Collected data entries

====================

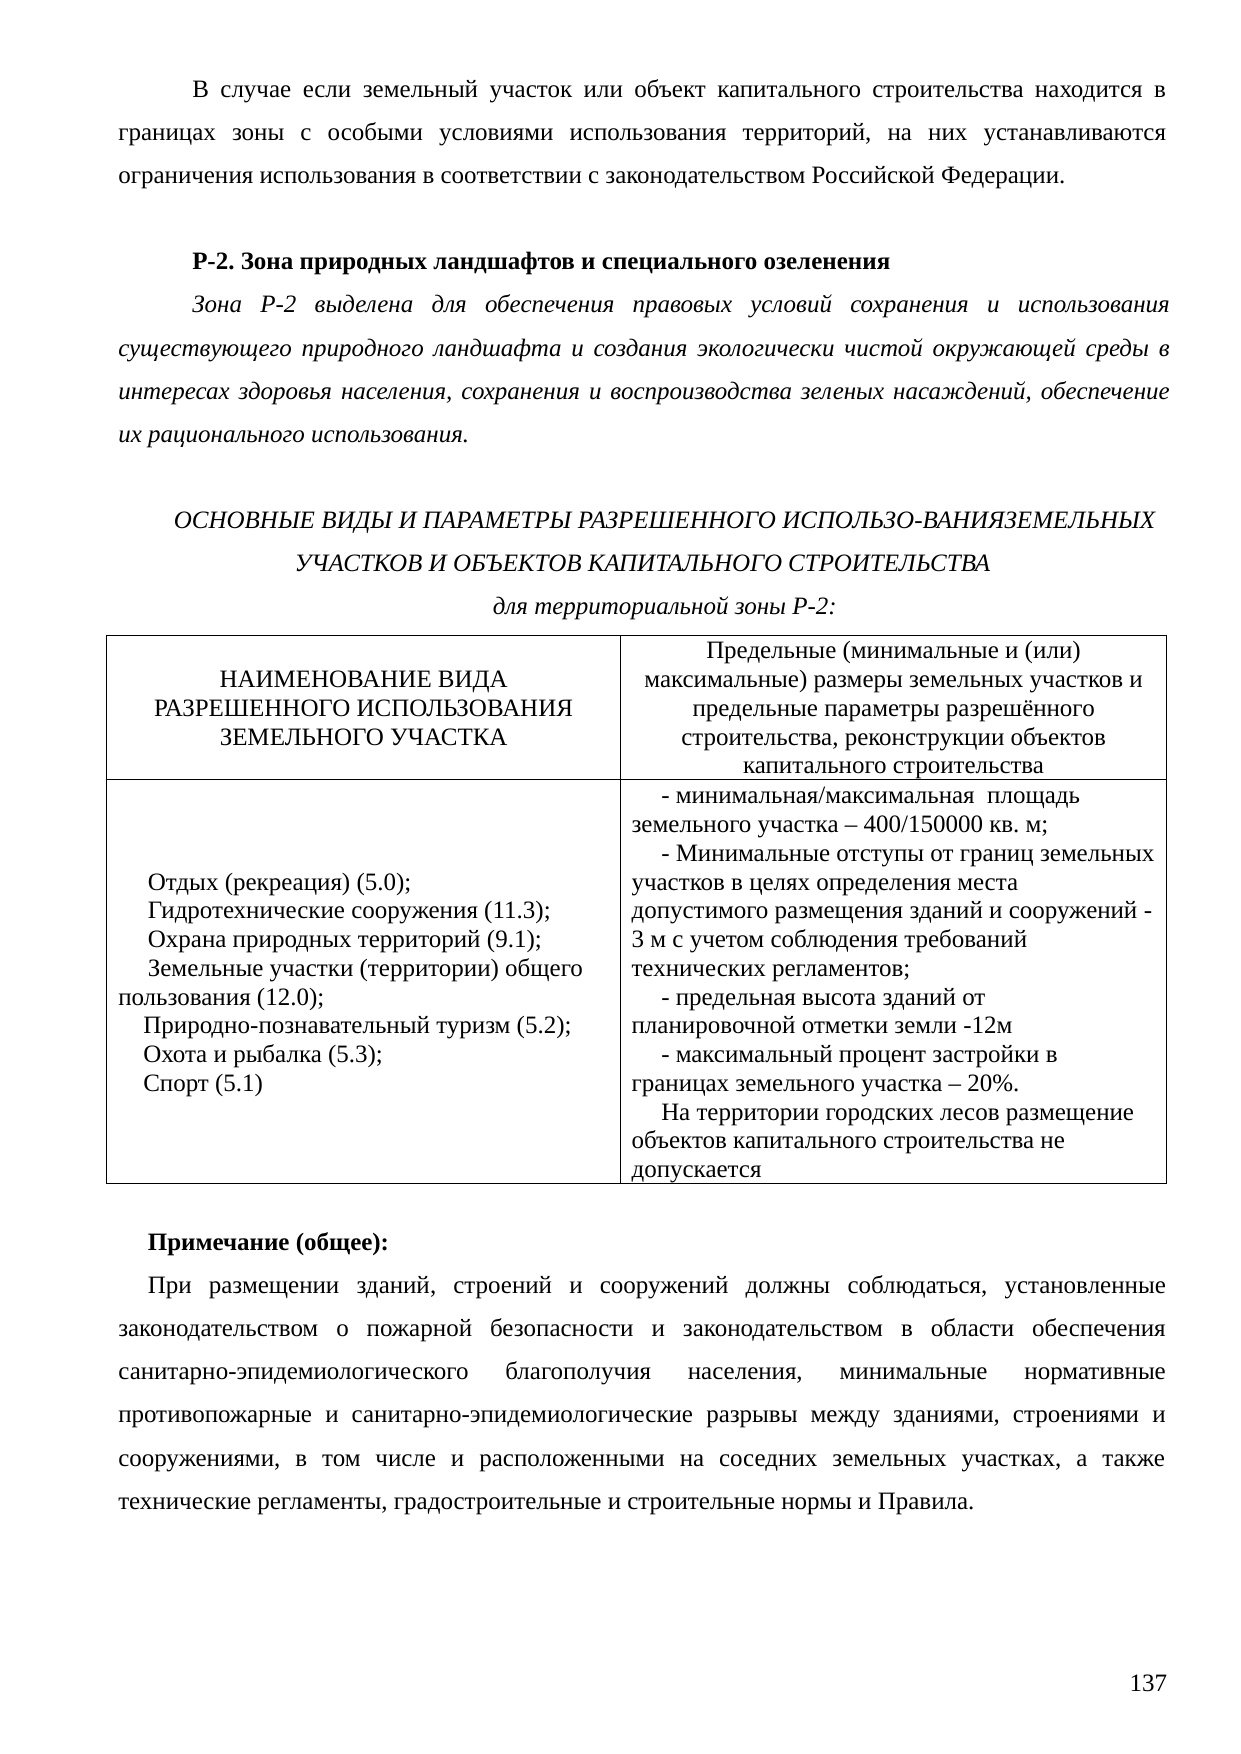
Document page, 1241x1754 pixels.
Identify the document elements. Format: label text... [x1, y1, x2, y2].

table_cell - минимальная/максимальная площадь земельного участка – 400/150000 кв. м; - Минимальные отступы от границ земельных участков в целях определения места допустимого размещения зданий и сооружений - с учетом соблюдения требований технических регламентов; - предельная высота зданий от планировочной отметки земли -12м - максимальный процент застройки в границах земельного участка – 20%. На территории городских лесов размещение объектов капитального строительства не допускается [621, 780, 1166, 1183]
text для территориальной зоны Р-2: [118, 591, 1167, 620]
text При размещении зданий, строений и сооружений должны соблюдаться, установленные законодательством о пожарной безопасности и законодательством в области обеспечения санитарно-эпидемиологического благополучия населения, минимальные нормативные противопожарные и санитарно-эпидемиологические разрывы между зданиями, строениями и сооружениями, в том числе и расположенными на соседних земельных участках, а также технические регламенты, градостроительные и строительные нормы и Правила. [118, 1270, 1167, 1514]
table_cell Отдых (рекреация) (5.0); Гидротехнические сооружения (11.3); Охрана природных территорий (9.1); Земельные участки (территории) общего пользования (12.0); Природно-познавательный туризм (5.2); Охота и рыбалка (5.3); Спорт (5.1) [107, 780, 620, 1183]
table_header Предельные (минимальные и (или) максимальные) размеры земельных участков и предельные параметры разрешённого строительства, реконструкции объектов капитального строительства [621, 636, 1166, 779]
text ОСНОВНЫЕ ВИДЫ И ПАРАМЕТРЫ РАЗРЕШЕННОГО ИСПОЛЬЗО-ВАНИЯЗЕМЕЛЬНЫХ УЧАСТКОВ И ОБЪЕКТОВ КАПИТАЛЬНОГО СТРОИТЕЛЬСТВА [118, 505, 1167, 577]
table_header НАИМЕНОВАНИЕ ВИДА РАЗРЕШЕННОГО ИСПОЛЬЗОВАНИЯ ЗЕМЕЛЬНОГО УЧАСТКА [107, 636, 620, 779]
text Р-2. Зона природных ландшафтов и специального озеленения [118, 246, 1167, 275]
text В случае если земельный участок или объект капитального строительства находится в границах зоны с особыми условиями использования территорий, на них устанавливаются ограничения использования в соответствии с законодательством Российской Федерации. [118, 74, 1167, 189]
text Примечание (общее): [118, 1227, 1167, 1256]
text Зона Р-2 выделена для обеспечения правовых условий сохранения и использования существующего природного ландшафта и создания экологически чистой окружающей среды в интересах здоровья населения, сохранения и воспроизводства зеленых насаждений, обеспечение их рационального использования. [118, 289, 1171, 448]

====================

> **Problem details**: Wherever the string "населения" occurs in the entries, copy that whole line.

> **Task answer**:
text При размещении зданий, строений и сооружений должны соблюдаться, установленные законодательством о пожарной безопасности и законодательством в области обеспечения санитарно-эпидемиологического благополучия населения, минимальные нормативные противопожарные и санитарно-эпидемиологические разрывы между зданиями, строениями и сооружениями, в том числе и расположенными на соседних земельных участках, а также технические регламенты, градостроительные и строительные нормы и Правила. [118, 1270, 1167, 1514]
text Зона Р-2 выделена для обеспечения правовых условий сохранения и использования существующего природного ландшафта и создания экологически чистой окружающей среды в интересах здоровья населения, сохранения и воспроизводства зеленых насаждений, обеспечение их рационального использования. [118, 289, 1171, 448]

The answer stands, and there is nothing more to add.